Economic nostrums

One of the most distressing features of the political campaign launched by the opposition (the governing party appears to be keeping its powder dry for the while) has been their dearth of ideas on the economy in general, and the economic system in particular. At the most, they have simply resorted to taking pot shots at the government, invariably after the fact. This cannot do. In this fast- paced, globalised world, to be reactive in the economic arena – and it is an arena – inevitably means national stagnation and eventual death.

For a country that had to swallow the bitter economic nostrums of the neo-liberal Washington Consensus, we hoped the politicians gallivanting about the country promising milk and honey to all and sundry would have shared their opinions on the PPP’s efforts to chart a new course following our exit from the ministrations of the IMF/World Bank. We offer some pertinent observations of Cambridge economist Ha Joon Chang, from his recently released book, “23 Things They Don’t Tell You About Capitalism”, on the subject to (hopefully) stir some local reactions.

Chang, firstly, rejects the notion that economic ideas can be “disjunctured” from political ones: in other words, that the economy can be guided without an overarching political ideology. He declares bluntly, “All economic choices are also political ones and it’s time for us to be honest about them.” We expect, therefore, that those who want to capture executive office in Guyana would be somewhat clearer in the articulation of their political philosophy than the weasel-like, “We’re for the people”. We were firmly instructed that “government must never interfere with “the free market.” Chang disagrees, and asserts that modern economies would collapse without numerous forms of government intervention. Smart capitalists know very well that “there is no such thing as a free market.” From one end of our political spectrum, we have heard some who disagree, for instance, with the government’s retention of ownership of GuySuCo, and declare they would privatise it forthwith if they were to assume office. One wonders if they actually believe that governments have no responsibility for the social impact of their economic/political decisions. Would they, in another instance, not regulate the financial sector as was proposed in the U. S., and which led to the collapse of that economy? There have been vociferous criticisms of the government’s tentative initiatives towards public/private partnerships (e.g. the Berbice Bridge and the upcoming Marriot Hotel project) so as to jumpstart investments into a sustainable pattern).

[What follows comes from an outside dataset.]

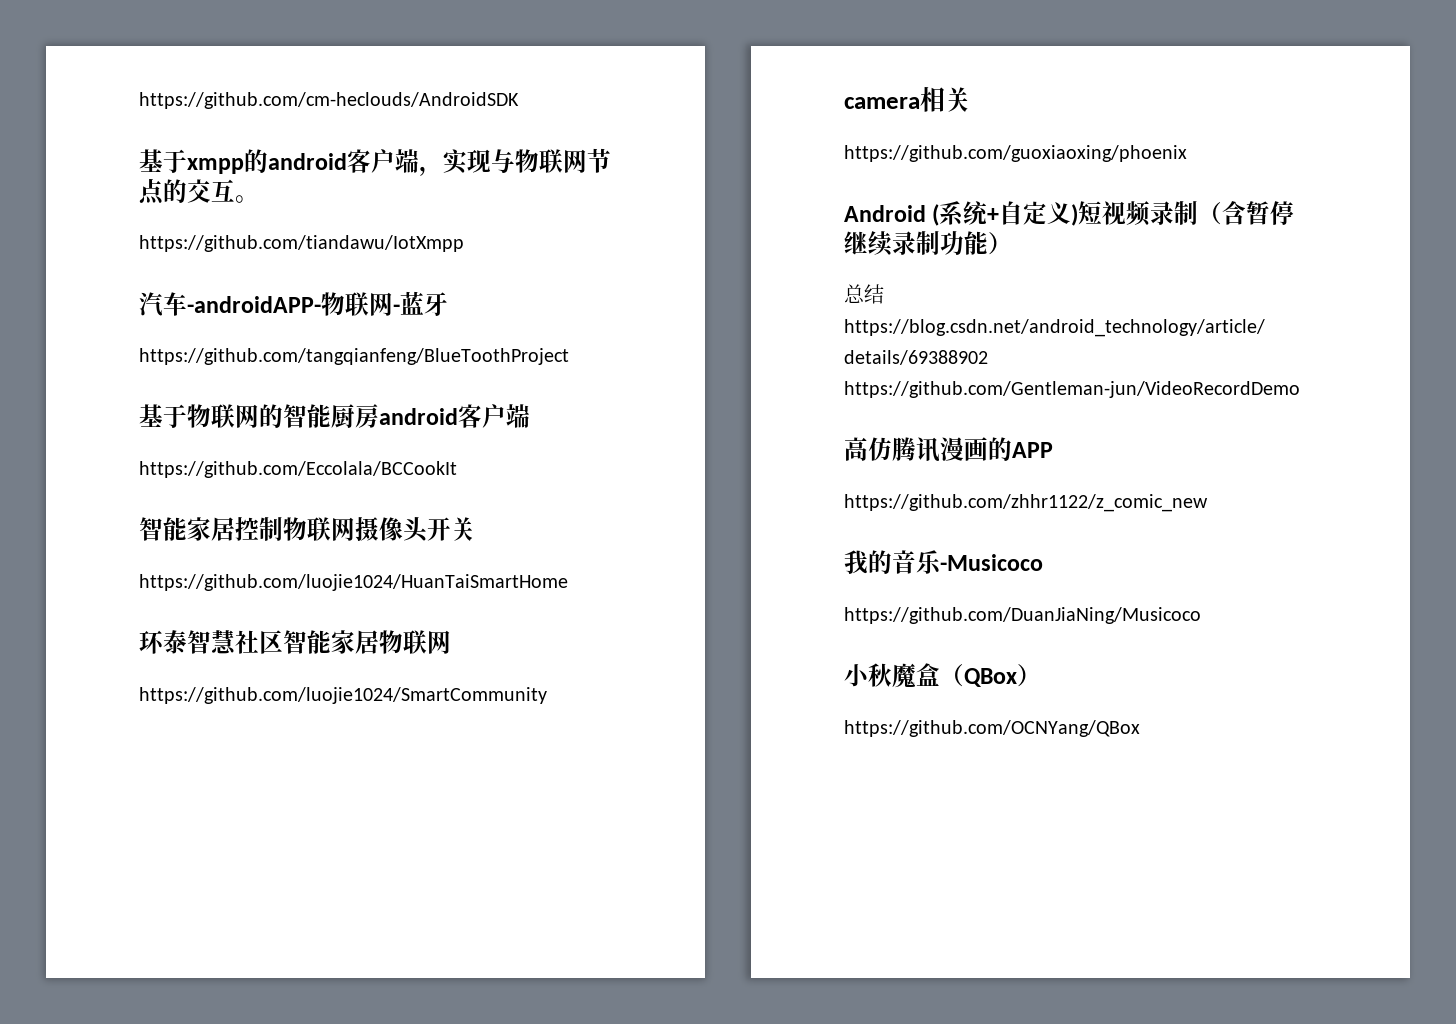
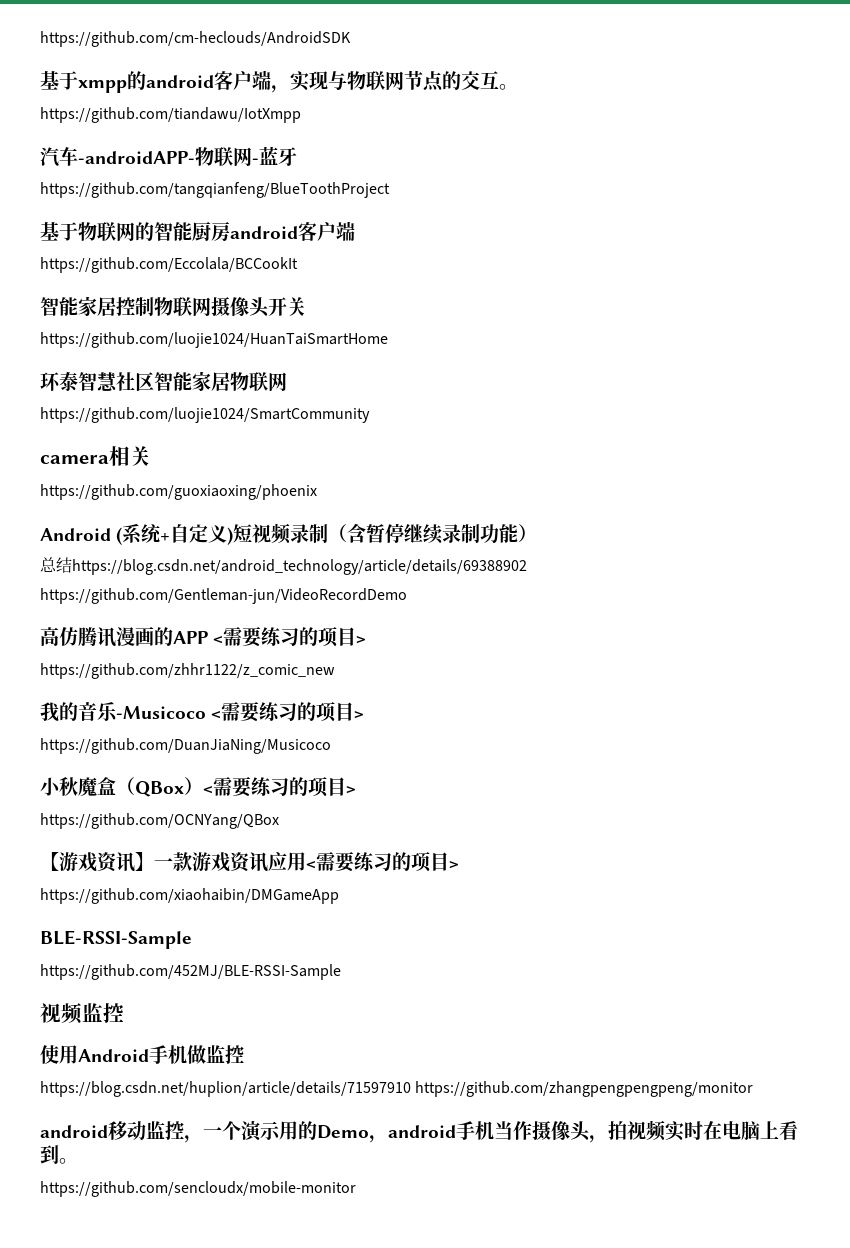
(1053, 450) none -> [213,627,367,647] <需要练习的项目>
(1043, 562) none -> [211,702,365,722] <需要练习的项目>
[844,720,1140,737] // https://github.com/OCNYang/QBox -> [203,777,356,797] [40,813,279,829] [40,852,459,872] [40,888,339,904] [40,930,192,949] [40,964,341,980] [40,1003,124,1024] [40,1045,244,1064] [40,1081,754,1097] [40,1120,798,1143] [40,1145,78,1164] [40,1181,356,1197] <需要练习的项目> // https://github.com/OCNYang/QBox // 【游戏资讯】一款游戏资讯应用<需要练习的项目> // https://github.com/xiaohaibin/DMGameApp // BLE-RSSI-Sample // https://github.com/452MJ/BLE-RSSI-Sample // 视频监控 // 使用Android手机做监控 // https://blog.csdn.net/huplion/article/details/71597910 https://github.com/zhangpengpengpeng/monitor // android移动监控，一个演示用的Demo，android手机当作摄像头，拍视频实时在电脑上看到。 // https://github.com/sencloudx/mobile-monitor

The criticisms appear grounded in the neoliberal dogma that “poor counties need to adopt “free market” policies to achieve sustained growth”. Chang painstakingly refutes this by showing that the world’s richest nations – the ones who preach neo-liberalism to the rest of the world – rose to ascendancy in the past “through a combination of protectionism, subsidies, and other [state- and not market- led) policies that today they advise developing countries not to adopt”. Not realising that they are at least a decade behind the reality of what has catapulted the Far Eastern Tigers and now China and India into the fastest growth trajectories of the world, some misguided politicians are also preaching the corollary to the above doctrine. To wit, that governments lack the ability (including the required expertise and information) to make intelligent business choices and thereby “pick winners” through state-led industrial policy. This is just simply and egregiously wrong. The aforementioned governments regularly chose winning firms and industries over and against “market signals”, and in ways that can and do “improve national economic performance”. And lastly, that the big government welfare state, such as the present administration has fostered, damages economies by depriving the rich of the incentive to create wealth and by making the poor lazy. Chang shows that by providing second and third chances and a safety net to the poor, the welfare state encourages workers to be more open to (inevitable) change.